An athlete can chose to play in Europe, as several have done, provided he finds a team that will hire him, or he can play in the Development League or he can sit out and do nothing, if he chooses to do so. There is absolutely no requirement to attend college, although most athletes believe it is the best way to not only improve their game but also get exposure that money can’t buy…and if they find out they are not ready or good enough to play in the NBA, they can stay in college until they are ready or get a degree, both good things.
@drgnslayr - thanks for the headline cite.
I fall squarely in the camp that a kid should be able to turn pro immediately after coming out of high school. And really, I think a kids should be able to turn pro anytime.
@wissoxfan83 's reference to the baseball rule is excellent. It is really the perfect rule. You can go if you’re ready. But if you commit to college, then three years is commitment. But that is the perfect rule for the college basketball fan.
There has to be some give and take. That gives, and takes.
Make no mistake, the transition to 20 years old is solely and completely for the NBA’s benefit. The NBA GMs would much rather harvest players from a free minor league system, closer to a finished product. It is NBA driven because they hold all the power. The NCAA should readily accept because it helps their product.
Theoretically, I would much rather see it go the other way – they could leave anytime they want. As a fan, I want them to stay and play college hoops.
I do, however, completely disagree with the conclusion of @jaybate 's comment – " … and it increases the complexity and duration of decision making in which players are exposed to parasitic exploitation without compensation."
The use of the term “parasitic exploitation” ignores the concept of human choice. It is common for those opposed to the NCAA, such as Jay Bilas, to create a narrative that is akin to slavery (I am not saying @jaybate has done this directly, but indirectly by the choice of wording). It is the ultimate victim card to play. It is the easiest way to engender sympathy.
That narrative conveniently ignores choice. Actually, in a few back and forths with Bilas on twitter, he just ignores those facts that don’t fit his narrative.
The letter of intent is a contract. It is a written agreement that has specific terms. Either you accept those terms, or you don’t.
And you can walk away. If you really, really want to work while going to school, you can. If you feel that you are being exploited, then don’t do it. There are thousands upon thousands of young ladies, I would presume, that were in difficult financial situations but did not resort to prostitution. Ultimately, it is a choice.
That choice destroys the counter-argument. Thus the Bilas crew like to argue that some kids really don’t have a choice. That, of course, is silly. The vast majority of impoverished young men and women don’t resort to a life of crime. Athletes are not “forced” to accept the terms of the contract. They could, ultimately, do whatever they want to do.
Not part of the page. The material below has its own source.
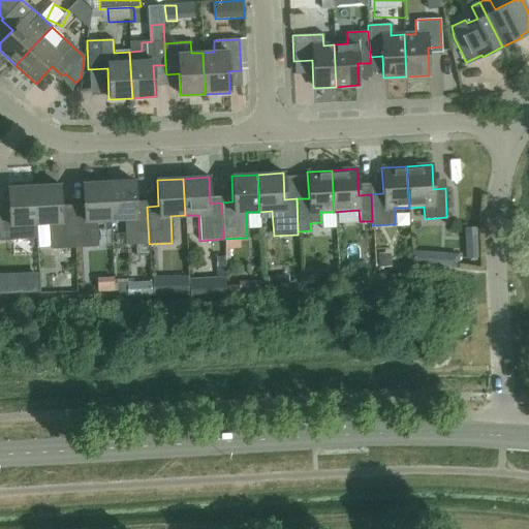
[(133,181),(107,183),(110,219),(124,219),(125,245),(134,245),(134,255),(147,255),(147,244),(149,244),(147,207),(135,208),(133,181)]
In fact – and we know this to be a fact – the terms of a full ride scholarship is very favorable to the athlete. Why? Because a very, very high percentage couldn’t get paid coming out of high school for doing what has brought to them the scholarship in the first place. Brannen Greene couldn’t have earned any real sort of living playing basketball. So he has taken an otherwise unmarketable skill and turned it into a pretty nice payday.
To receive free food, clothes, living arrangements, tutoring, books, tuition, etc. – for playing basketball – is an exquisite deal. Not to mention the opportunity to earn a degree.
If one cries “parasitic exploitation”, then I wonder if the alternative of said basketball player filling out an application for the local McDonald’s, earning $8 an hour, for a multi-billion dollar company, might be a tad bit worse on the “exploitation” scale?
But he is free, of course, to make that choice.